What also stays the same is the demand for U.S. dollar assets by Chinese citizens and companies, absent other economic changes or changes in Chinese policies to further control its capital account.
Before the adjustment and at the current exchange rate of 6.41 yuan per dollar, the Chinese are demanding 3.20 trillion yuan worth of dollar assets, or $500 billion.
But after the adjustment, the United States will only supply $300 billion of capital to the Chinese. How to reconcile the difference? The dollar will have to rise to 10.68 yuan in order to supply 3.2 trillion yuan, worth $300 billion, of U.S. capital.
That’s a 66 percent rise in the dollar - which the United States would consider outrageous, since the politicians on this side of the Pacific have been complaining bitterly that the Chinese are artificially undervaluing their currency.
Of course, there will be changes in the asset mix too, as Miami condos will become very expensive for the Chinese, whereas the relative prices of bonds and stocks and their cash flows (interest payments and dividends) as well as upside potentials are not affected by the exchange rate.
In addition, although Chinese now receive less income from exports if they cannot find a substitute market, this does not mean their demand for foreign capital needs to decline. The Chinese pool of yuan savings is so large that even less income through trade would not make a dent in the appetite for overseas assets.
According to surveys conducted by the Financial Times in China, wealthy Chinese want to invest around 30 percent of their assets abroad, with the United States being the preferred destination. Right now, Credit Suisse estimates Chinese household wealth to be in the region of $29 trillion. And this does not include Chinese companies who are buying everything from foreign companies that fit their strategic needs just to get money out of the country.
It’s important to note that this analysis is only mathematically valid in a two-nation world economy. If other trading partners were involved, U.S. consumers could source products from other countries, the global U.S. trade deficit would not be reduced as much, and the yuan would not fall as much.
However, considering the Trump administration wants to reduce the global trade deficit, the analysis becomes valid again, although it is impossible to calculate the impact on all different exchange rate. The only conclusion: If asset allocation preferences around the world don’t shift and the trade deficit with the rest of the world goes down, the dollar would go up. By how much against which rate is impossible to say.

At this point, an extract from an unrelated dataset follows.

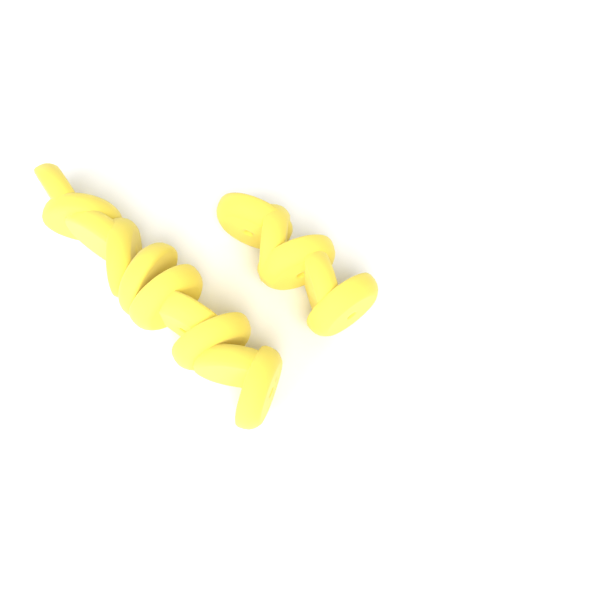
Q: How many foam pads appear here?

In the two nation world economy case, the adjustment would wreak havoc with the Chinese regime’s careful plans to centrally manage its currency, which is the biggest reason the Chinese would want to test the waters first with a $70 billion increase in imports and a corresponding reduction in the trade surplus.

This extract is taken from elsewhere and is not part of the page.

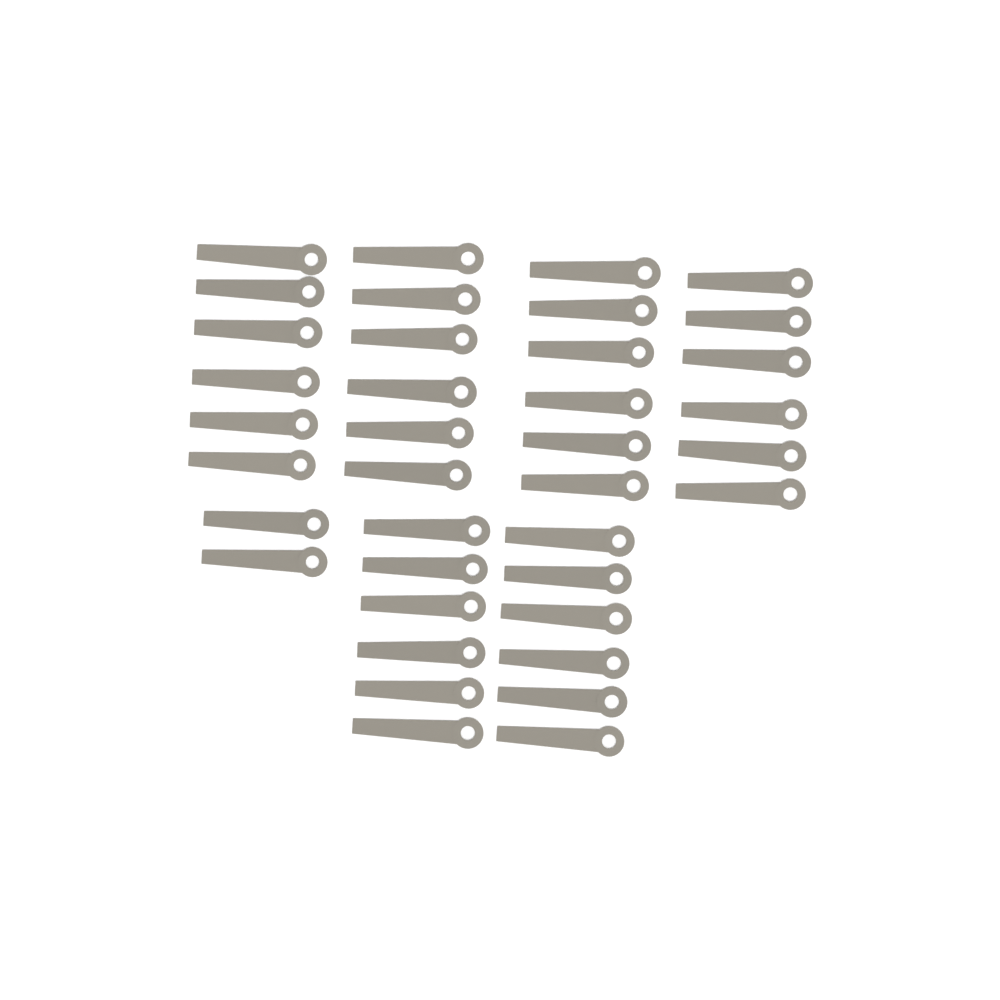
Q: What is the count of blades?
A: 38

Even in the multilateral word economy scenario, adjustments would take time and exchange rate volatility would increase, although the effects would wear off eventually.
Interestingly enough, tariffs on Chinese goods would lead to a much similar result. They make Chinese goods more expensive in dollar terms and represent an artificial devaluation in the U.S. dollar. They would thus reduce the trade deficit by limiting Chinese exports to the United States.

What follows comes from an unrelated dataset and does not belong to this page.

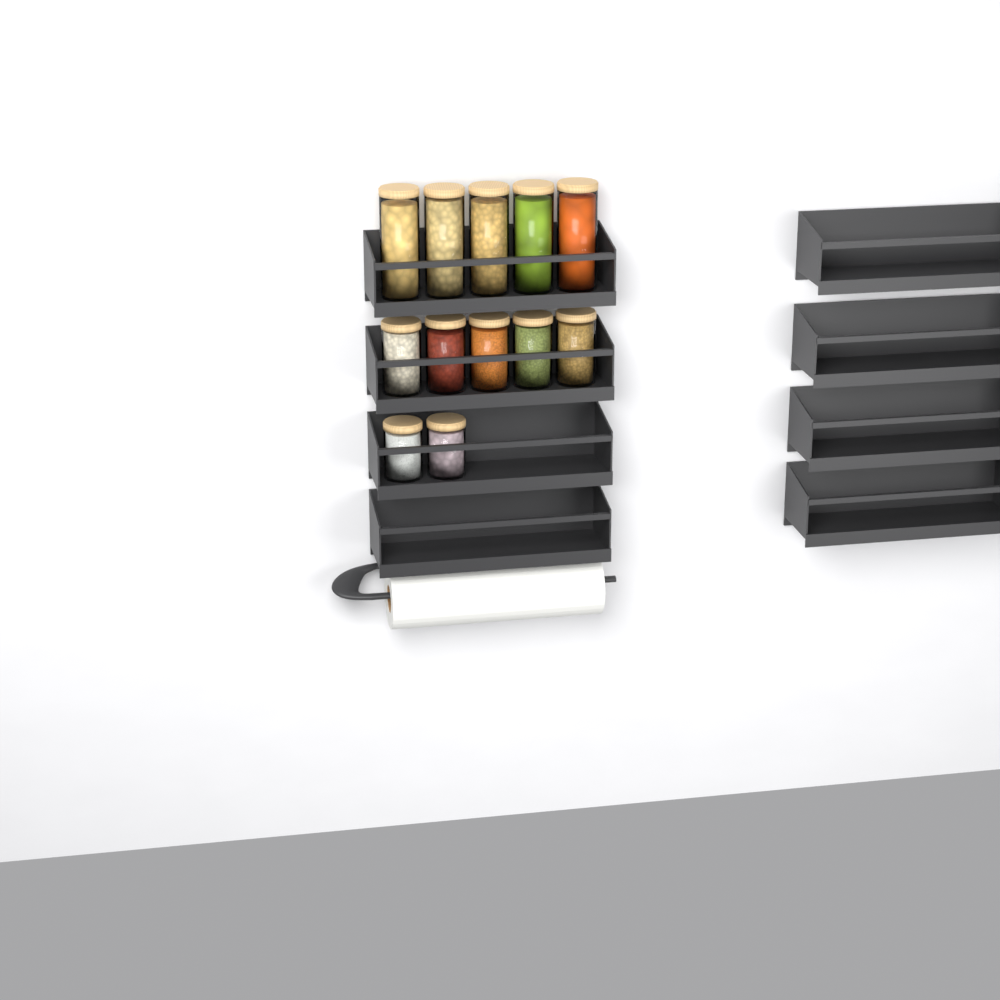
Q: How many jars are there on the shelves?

What they would not do is limit the amount of capital demanded by the Chinese for U.S. assets. And unless the tariff also includes a surcharge on Chinese investment in the United States (an artificial boost to the U.S. dollar), we would be confronted with similar exchange rate dynamics as in the example above.
In either case, absent significant changes in U.S. industrial policy and capital goods accumulation, the currency is the only variable to make the United States better off on world markets both from a production and a consumption perspective.
The deal won’t boost U.S. exports and industrial production, but the trade deficit will be reduced and U.S. consumers would get more bang for their buck. So as unlikely as the full $200 billion reduction is about to happen, from a U.S. perspective it may be worthwhile.